Project Unveiling

Folks, I have stuff up my sleeve. Comics stuff.

For the past year, I’ve been deep in development on a comic book project tentatively titled LADY CHAOS. I’ve hammered out a 200 page script (which will hopefully translate to a 200 page graphic novel), and the space beneath my bed is rapidly filling with (mostly) awful sketches. Seriously. I don’t know why I keep them.

But now that the script has reached a higher level of polish, I felt ready to unveil a very small sampling of the artwork I’ve been hording. But first, a brief pitch.



Seventeen-year-old Alani’s home island is doomed. Unless her people can appease their vengeful goddess, an erupting volcano will obliterate the village. But the goddess won’t be pacified without a sacrifice, and She’s demanding a severe contribution from Alani. The villagers will do anything to ensure the goddess gets what She’s asked for.

Alani thinks she’s ready for heroism, but on the eve of her penance, she panics. She flees the ceremony, plunges into the rainforest, and collides smack into Kana, God of Chaos. And, unlike the torch-bearing mob, he’s delighted by the state of things.

He’s impressed with Alani’s gift for mayhem and offers her a deal: asylum from her sadistic village in exchange for thirteen years of servitude.

If Alani accepts Kana’s offer, she’ll be ostracized by her people for the rest of her life. But if she refuses, they might just force her to sacrifice the one thing she wasn’t willing to give up for them in the first place.


Here’s a sketch of Alani in all her awkward, gangly-ness. I’ve since simplified her costume a bit, but the pose is so perfectly… Alani.


Here’s a a turnaround for my own use. It’s not perfect, but it does the job. I eliminated the fringe from Alani’s shirt to save myself from hand cramps, but doggonit, I miss that fringe. It might make a comeback. Alani Turnaround

And here’s Kana. I have a thing for feathers, apparently.

Kana Turnaround

I’ve done a ton of experimenting over the past several weeks to try and work the kinks out of my process. I started with a few single panels, and then finally did an entire page as practice.

Test Panel

Test Comic

By far, the biggest time-suck in my process is in the jump from traditional to digital media. I draw everything by hand and only scan when I’m ready to color. Unfortunately, as much as I love drawing on paper, cleaning up a scan takes hours. I’m still exploring options to overcome that particular hurdle, but I might have to move the whole operation to digital if this is going to work.

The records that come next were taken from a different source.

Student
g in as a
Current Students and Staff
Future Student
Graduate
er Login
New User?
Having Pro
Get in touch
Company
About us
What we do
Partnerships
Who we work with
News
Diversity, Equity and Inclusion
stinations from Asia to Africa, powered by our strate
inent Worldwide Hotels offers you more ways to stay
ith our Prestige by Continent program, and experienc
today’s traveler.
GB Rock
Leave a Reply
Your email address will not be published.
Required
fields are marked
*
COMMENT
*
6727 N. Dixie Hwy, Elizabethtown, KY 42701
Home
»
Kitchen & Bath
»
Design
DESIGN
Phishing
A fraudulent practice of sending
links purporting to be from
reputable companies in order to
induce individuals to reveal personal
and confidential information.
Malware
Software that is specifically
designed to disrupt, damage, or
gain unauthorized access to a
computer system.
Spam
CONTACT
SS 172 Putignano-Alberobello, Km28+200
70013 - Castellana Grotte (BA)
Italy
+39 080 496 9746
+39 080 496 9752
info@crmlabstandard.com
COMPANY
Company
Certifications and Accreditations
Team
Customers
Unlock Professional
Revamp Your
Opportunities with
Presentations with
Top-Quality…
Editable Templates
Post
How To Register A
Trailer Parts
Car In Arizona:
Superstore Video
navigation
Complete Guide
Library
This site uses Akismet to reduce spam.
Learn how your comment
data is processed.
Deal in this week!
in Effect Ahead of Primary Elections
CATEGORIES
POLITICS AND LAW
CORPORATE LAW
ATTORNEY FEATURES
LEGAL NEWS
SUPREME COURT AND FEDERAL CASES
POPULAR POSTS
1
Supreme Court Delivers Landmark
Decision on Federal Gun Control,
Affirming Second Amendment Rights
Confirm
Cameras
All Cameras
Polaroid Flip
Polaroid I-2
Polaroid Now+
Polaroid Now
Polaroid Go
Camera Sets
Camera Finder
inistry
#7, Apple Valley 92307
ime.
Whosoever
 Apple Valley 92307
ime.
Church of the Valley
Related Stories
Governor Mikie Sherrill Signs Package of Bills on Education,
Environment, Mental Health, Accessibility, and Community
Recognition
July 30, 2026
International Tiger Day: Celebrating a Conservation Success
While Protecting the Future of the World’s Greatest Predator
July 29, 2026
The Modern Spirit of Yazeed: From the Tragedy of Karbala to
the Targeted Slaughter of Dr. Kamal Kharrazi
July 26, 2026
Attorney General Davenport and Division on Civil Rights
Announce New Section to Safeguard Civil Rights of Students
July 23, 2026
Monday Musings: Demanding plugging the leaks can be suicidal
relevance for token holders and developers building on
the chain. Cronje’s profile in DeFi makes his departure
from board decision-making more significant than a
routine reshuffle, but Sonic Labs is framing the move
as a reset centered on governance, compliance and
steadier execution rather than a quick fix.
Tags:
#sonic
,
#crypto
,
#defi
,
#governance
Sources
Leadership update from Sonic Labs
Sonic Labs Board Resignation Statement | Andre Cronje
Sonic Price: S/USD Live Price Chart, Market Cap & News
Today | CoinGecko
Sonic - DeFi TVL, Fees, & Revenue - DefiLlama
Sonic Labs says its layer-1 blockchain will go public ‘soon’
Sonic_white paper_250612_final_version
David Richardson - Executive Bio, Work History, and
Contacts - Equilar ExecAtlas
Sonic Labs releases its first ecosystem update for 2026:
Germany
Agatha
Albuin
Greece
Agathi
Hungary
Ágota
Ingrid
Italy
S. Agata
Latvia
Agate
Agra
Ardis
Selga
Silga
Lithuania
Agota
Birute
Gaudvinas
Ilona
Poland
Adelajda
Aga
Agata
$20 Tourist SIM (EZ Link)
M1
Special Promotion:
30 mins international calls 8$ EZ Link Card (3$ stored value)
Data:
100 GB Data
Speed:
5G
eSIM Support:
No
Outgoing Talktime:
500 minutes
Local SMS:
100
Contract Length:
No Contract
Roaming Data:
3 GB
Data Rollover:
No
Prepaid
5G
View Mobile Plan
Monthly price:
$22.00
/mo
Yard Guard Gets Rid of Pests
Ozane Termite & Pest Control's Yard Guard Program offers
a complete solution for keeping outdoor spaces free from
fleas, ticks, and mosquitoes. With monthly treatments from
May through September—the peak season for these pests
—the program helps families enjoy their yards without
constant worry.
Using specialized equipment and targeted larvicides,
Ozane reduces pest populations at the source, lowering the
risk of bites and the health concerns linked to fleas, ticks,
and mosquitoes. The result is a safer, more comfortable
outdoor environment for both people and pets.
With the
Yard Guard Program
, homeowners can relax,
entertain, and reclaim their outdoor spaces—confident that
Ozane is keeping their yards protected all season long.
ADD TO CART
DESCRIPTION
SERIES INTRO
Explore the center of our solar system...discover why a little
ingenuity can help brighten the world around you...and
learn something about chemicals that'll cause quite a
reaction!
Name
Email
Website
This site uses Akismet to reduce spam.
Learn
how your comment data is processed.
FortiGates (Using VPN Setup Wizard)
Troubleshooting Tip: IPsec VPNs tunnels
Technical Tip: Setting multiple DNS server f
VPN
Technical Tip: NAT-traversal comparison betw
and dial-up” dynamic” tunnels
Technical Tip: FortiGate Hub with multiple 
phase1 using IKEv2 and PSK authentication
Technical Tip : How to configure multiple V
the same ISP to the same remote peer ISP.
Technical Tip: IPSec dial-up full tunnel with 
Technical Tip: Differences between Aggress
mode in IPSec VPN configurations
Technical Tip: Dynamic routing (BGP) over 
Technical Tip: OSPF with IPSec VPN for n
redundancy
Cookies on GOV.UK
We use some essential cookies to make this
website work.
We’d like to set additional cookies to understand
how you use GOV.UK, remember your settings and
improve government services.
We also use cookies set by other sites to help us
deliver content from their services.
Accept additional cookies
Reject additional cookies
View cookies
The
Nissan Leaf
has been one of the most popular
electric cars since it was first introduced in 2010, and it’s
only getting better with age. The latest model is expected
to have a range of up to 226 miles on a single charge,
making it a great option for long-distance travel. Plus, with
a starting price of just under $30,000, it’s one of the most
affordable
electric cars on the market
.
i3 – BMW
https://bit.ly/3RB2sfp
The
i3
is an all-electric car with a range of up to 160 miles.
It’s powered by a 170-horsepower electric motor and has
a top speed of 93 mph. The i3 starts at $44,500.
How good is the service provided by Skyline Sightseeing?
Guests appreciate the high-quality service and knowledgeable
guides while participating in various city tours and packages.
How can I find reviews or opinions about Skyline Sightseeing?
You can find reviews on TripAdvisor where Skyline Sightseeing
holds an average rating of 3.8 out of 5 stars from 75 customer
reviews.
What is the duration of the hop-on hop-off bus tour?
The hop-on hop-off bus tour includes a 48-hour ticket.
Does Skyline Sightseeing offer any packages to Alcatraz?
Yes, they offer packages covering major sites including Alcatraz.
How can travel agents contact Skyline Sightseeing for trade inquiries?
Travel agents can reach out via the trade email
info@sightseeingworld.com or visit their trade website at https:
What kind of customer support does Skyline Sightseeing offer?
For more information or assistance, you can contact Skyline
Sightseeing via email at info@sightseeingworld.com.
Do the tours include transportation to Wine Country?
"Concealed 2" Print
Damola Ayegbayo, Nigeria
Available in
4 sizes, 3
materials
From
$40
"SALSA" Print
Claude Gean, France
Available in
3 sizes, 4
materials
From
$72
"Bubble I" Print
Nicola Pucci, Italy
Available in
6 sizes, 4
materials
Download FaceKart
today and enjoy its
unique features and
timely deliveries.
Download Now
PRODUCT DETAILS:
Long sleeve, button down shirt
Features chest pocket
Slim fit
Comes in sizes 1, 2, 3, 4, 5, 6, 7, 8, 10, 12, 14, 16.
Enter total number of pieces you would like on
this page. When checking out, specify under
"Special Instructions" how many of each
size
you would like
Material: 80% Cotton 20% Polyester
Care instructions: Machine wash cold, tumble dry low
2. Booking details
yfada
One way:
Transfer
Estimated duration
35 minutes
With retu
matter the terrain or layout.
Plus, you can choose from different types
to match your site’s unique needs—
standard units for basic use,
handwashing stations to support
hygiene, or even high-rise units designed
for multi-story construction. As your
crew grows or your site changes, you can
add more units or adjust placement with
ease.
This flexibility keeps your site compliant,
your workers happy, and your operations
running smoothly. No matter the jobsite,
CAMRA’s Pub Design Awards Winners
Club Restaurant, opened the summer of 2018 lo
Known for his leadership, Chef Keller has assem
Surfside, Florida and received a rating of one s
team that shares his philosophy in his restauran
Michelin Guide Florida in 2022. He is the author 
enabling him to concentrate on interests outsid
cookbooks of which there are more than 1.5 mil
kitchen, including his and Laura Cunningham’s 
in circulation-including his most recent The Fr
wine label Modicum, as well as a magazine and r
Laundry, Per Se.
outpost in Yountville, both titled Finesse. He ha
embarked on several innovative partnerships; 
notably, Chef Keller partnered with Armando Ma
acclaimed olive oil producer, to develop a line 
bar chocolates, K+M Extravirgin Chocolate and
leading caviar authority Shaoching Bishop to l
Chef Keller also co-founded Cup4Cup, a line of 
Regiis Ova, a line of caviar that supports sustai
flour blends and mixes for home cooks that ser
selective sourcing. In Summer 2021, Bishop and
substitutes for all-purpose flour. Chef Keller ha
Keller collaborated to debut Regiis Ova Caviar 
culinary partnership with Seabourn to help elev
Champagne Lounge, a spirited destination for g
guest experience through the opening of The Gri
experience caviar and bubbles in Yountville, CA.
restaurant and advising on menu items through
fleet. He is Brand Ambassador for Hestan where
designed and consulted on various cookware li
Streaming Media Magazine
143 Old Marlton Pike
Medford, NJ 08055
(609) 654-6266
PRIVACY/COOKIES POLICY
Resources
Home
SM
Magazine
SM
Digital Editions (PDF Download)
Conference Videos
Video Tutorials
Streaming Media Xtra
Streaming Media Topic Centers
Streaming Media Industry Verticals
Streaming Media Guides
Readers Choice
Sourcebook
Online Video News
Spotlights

More artwork to come! Stay tuned!



    • Oh, I’ll take all the advice I can get! First of all, I’m pretty sure the root of my problem is in my choice of drawing medium. I draw everything with ballpoint pen, which looks really cool on paper, but the scanner makes a grainy mess of it. So, once I get the drawing into Photoshop, I spend forever messing around with the levels to blow out the paper texture without loosing the finer pen lines. I also reduce the noise level to smooth the graininess, and then usually have to go through the whole thing and erase stray gray marks. Then I have to separate the lineart from the background which is another hassle in and of itself. So if you have a shortcut, I’ll GLADLY hear it! 🙂

      Liked by 1 person

      • I’m so sorry that it took me so long to reply! Busy times .. I sometimes scan in ballpoint pen images, too. Maybe you can change your scanner settings? If you use the “professional mode” and don’t go with the default settings that might ease it for you.
        We’ll I always go for seperating the lineart first. Just double click on the layer – a new window will pop up. I don’t know how it is called in the English version so I’ll just have to describe it to you. That window should be divided in 3 squares (kind of). The bottom one should have two squares showing the different tones between black and white. Make sure “grey” is selected. Click the triangle at the white side while HOLDING the alt-key. You should be able to seperate the two triangels. Drag the left one into the darker areas and see what happens, just play with it for a while until you’re happy with the result. Make a new layer underneath (transparent) and merge it with the layer above. The lineart should be on the layer withouth the white background. You can still erase stray marks or change the contrast. I hope that I was able to give you a good shortcut (: Have a great weekend!